Panama, Paradise Papers: Silence halts ACC probe

Commission submits report to HC
with names mentioned in media
Staff Correspondent

The Anti-Corruption Commission (ACC) has failed to provide the High Court with a report on whether the Bangladeshi nationals who own properties abroad -- including Canada, Australia, Singapore and Malaysia -- had made the purchases with laundered money.

The reason for the ACC's failure to prepare the report sought by the High Court a year ago is legal complexities, Khurshid Alam Khan, the commission's lawyer, told The Daily Star.

Citing an example, the lawyer said according to Egmont Treaty, a country cannot disclose the names of money launderers without permission from the country where the money was laundered to.

On January 11, the ACC sent a notice to the foreign and home ministries and the Bangladesh Financial Intelligence Unit (BFIU) seeking necessary information about the money launderers who purchased properties abroad.

Then on February 8, the commission wrote to the special police super (Immigration).

None replied yet.

The commission, however, yesterday furnished a compliance report to the court containing the names of 43 individuals reportedly published in the Paradise Papers and the Panama Papers as money launderers in 2016 and 2017.

Khan placed the compliance report before the bench of Justice Md Nazrul Islam Talukder and Justice AKM Zahirul Huq in line with its earlier directive during the hearing on two separate rules issued over taking action against the Bangladeshi nationals who purchased properties abroad through money laundering.

One of the rules was issued on November 22 last year following reports punished by newspapers The Daily Star, Prothom Alo, Janakantha and Bangladesh Pratidin on Bangladeshi nationals who bought luxurious properties abroad with laundered money.

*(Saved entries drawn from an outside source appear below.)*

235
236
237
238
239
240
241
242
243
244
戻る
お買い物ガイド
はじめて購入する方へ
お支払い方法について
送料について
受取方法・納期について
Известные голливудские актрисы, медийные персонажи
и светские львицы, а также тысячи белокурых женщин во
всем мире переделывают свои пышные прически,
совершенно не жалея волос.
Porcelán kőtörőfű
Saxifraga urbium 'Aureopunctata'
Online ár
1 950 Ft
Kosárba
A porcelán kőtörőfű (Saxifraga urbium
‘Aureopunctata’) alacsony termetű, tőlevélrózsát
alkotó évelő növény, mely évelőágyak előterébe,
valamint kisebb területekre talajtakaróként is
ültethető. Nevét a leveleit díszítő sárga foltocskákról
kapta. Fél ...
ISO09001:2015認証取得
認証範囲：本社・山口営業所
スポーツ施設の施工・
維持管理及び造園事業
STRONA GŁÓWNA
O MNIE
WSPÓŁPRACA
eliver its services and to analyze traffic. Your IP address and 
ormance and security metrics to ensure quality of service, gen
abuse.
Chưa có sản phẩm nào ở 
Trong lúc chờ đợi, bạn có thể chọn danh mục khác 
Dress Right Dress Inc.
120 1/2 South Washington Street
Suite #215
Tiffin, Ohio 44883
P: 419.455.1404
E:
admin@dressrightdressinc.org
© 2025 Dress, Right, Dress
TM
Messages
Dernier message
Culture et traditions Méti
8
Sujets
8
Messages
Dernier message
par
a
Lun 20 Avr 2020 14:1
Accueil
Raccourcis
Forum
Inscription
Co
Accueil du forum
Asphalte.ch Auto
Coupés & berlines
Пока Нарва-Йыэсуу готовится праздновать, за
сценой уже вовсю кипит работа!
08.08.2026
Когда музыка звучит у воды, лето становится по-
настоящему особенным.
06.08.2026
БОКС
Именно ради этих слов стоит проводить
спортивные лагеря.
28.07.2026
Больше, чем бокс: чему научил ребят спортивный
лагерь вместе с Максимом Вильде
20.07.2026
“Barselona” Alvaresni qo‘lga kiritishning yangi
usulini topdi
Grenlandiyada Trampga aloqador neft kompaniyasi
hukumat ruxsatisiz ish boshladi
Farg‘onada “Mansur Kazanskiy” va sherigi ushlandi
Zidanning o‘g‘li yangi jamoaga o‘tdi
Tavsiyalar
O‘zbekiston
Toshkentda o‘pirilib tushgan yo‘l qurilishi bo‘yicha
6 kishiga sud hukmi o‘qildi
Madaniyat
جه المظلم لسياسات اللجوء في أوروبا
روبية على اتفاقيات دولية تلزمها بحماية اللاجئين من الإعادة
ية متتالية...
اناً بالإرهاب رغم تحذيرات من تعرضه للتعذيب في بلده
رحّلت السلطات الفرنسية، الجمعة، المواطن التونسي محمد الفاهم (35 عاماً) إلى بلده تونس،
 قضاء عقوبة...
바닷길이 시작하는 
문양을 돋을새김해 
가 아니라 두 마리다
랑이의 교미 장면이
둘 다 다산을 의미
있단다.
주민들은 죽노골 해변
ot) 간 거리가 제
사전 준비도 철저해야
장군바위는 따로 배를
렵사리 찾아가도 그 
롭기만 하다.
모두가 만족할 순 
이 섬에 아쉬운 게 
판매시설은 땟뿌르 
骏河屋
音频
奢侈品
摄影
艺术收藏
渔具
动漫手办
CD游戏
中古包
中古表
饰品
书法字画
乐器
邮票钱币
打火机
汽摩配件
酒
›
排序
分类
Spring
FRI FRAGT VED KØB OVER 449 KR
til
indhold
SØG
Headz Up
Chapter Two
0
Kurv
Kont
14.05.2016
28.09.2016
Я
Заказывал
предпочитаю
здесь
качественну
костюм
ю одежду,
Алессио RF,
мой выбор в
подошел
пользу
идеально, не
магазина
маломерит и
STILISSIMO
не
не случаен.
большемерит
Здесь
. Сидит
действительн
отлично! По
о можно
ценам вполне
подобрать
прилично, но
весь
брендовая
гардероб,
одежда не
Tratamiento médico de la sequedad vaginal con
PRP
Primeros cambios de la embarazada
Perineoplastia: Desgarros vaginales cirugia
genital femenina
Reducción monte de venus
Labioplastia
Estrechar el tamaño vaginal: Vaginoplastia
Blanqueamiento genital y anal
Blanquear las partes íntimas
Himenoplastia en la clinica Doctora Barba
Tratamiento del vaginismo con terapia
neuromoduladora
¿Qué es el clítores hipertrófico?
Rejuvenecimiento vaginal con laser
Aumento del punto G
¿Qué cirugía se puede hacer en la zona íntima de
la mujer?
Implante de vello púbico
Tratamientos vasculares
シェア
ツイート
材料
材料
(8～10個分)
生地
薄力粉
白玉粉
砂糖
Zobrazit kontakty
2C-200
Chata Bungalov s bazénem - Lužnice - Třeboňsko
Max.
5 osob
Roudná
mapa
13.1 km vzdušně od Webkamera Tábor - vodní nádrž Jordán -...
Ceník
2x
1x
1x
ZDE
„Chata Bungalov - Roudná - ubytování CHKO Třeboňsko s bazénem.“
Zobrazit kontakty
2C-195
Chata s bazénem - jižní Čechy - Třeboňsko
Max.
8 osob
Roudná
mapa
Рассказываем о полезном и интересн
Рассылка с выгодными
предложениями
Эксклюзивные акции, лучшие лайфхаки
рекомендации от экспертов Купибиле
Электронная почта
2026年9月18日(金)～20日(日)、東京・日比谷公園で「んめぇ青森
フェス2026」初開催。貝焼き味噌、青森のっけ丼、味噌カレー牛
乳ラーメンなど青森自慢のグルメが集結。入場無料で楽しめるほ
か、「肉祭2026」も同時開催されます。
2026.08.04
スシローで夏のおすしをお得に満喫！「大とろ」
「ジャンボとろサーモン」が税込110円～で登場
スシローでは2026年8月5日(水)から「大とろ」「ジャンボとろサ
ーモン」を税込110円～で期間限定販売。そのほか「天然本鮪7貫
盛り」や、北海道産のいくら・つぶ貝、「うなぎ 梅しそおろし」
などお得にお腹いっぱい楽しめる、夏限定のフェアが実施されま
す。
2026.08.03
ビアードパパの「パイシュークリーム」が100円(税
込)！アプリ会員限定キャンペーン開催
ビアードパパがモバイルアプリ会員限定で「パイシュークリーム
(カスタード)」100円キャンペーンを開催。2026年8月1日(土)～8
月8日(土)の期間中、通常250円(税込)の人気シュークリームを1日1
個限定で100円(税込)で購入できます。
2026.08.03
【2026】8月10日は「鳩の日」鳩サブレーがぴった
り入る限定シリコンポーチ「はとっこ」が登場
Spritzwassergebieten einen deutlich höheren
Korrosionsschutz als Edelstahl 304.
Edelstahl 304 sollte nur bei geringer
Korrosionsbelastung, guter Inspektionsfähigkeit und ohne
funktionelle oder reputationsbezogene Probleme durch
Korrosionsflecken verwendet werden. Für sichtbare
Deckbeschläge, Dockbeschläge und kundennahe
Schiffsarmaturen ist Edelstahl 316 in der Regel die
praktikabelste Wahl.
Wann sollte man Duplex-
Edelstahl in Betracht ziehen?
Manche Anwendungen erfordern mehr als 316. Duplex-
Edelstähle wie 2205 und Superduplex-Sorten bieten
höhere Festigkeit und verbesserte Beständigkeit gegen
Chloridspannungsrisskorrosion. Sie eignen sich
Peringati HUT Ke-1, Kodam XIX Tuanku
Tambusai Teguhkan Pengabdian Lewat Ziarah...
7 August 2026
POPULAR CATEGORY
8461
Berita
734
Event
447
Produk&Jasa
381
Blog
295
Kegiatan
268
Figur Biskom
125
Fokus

Another rule was issued on February 28 following a writ petition filed by lawyers Abdul Qaium Khan and Subir Nandi Das on February 1.

During the hearing yesterday, the bench emphasised the need for cooperation from all to eradicate corruption and money laundering from Bangladesh.

A single person or a body cannot remove corruption from the country; the politicians, judges, lawyers, journalists, civil society members should work together to make Bangladesh a corruption-free country, it said.

The court will resume the hearing today.

Deputy Attorney General AKM Amin Uddin Manik represented the state.